Yes, the book is brutal and raw.  Too much? Well, I don't know if I am in a position to say that about her depiction of a homely African American eleven-year-old girl growing up in Lorain, Ohio, a real town near Cleveland situated on Lake Erie.  How much more symbolic can you get for a cold society. I shiver just sitting here, thinking about it, and it's only 45 degrees outside in North Georgia. And cold is an image in the book, along with so much more. 


Pecola is a victim not just of her callous and uncaring parents and over poverty but of the racial categories and view of beauty. She wants blue eyes like white girls because little white girls are considered pretty and she is not.  Her desire for blue eyes leads to madness, but not after many other events. It is the last straw, perhaps, but also her driving desire because her deepest need is to be loved and accepted, which seems only to come from the three prostitutes who live upstairs from their former storefront home.  The story is told through multiple points of view, the main one (not a reliable narrator but at least grounded and not overly unreliable) being that of two sisters who go to school with her. 

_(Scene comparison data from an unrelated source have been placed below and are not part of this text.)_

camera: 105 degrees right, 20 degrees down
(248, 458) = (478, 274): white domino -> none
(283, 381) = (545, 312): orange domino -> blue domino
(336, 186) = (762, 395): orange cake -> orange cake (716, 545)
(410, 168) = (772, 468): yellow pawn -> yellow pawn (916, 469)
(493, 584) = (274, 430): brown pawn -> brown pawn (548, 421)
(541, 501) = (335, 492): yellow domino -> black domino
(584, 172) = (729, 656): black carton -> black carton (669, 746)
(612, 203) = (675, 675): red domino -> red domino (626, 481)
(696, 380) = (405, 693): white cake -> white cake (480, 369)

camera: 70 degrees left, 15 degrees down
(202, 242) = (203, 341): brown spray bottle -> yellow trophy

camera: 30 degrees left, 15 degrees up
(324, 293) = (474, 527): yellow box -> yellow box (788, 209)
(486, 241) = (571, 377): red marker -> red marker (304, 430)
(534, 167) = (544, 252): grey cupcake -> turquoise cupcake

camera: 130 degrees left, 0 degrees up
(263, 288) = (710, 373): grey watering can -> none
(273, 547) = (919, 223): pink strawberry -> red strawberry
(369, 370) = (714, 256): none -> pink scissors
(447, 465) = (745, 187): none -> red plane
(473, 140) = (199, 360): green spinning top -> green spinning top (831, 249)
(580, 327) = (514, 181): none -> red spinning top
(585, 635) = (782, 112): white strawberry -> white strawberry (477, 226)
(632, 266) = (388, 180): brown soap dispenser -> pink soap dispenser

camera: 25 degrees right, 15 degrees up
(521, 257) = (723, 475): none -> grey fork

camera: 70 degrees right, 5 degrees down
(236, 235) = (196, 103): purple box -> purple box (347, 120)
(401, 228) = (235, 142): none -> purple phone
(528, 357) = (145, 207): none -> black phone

I decided to read it through in as close to a couple of sittings as possible.  I will have to read it again as literature; the first reading was just to understand the surface goings-on of the story.  When that will happen, I don't know. Life has other demands. 


Morrison's command of vocabulary, by which I mean more words and more creative ways to use them, exceeds mine, and I would hope to have her ability to empathize with characters, even the despicable ones. What I cannot do is dive under the real lives of Black people, different ones, to express the pain and sometimes despair they feel, at least then, in a country with our history.  


I am also reading a book I didn't know existed until last week.  It is Incidents in the Life of a Slave Girl , an autobiography or memoir by Harriet Jacobs (pseudonym Linda Brent) published during the Civil War.  A fitting companion to Morrison, it is hard to put down although very much written in the sentimental style of the mid-19th century women's books.

When I read it again I will perhaps be qualified to write intelligently about The Bluest Eye.


Will I read other books by Morrison? I don't know.  Sometimes less is more. She does write a very honest postscript in the edition I used, where she points out things she wish she had done differently in the book. That is brave; I read a good bit and have never seen that before, at least not so direct. 


Do I recommend either of these two books? Only for those who are willing to open their minds and emotions to it. (You can get Jacobs' book for next to nothing on Kindle, which says something in itself.)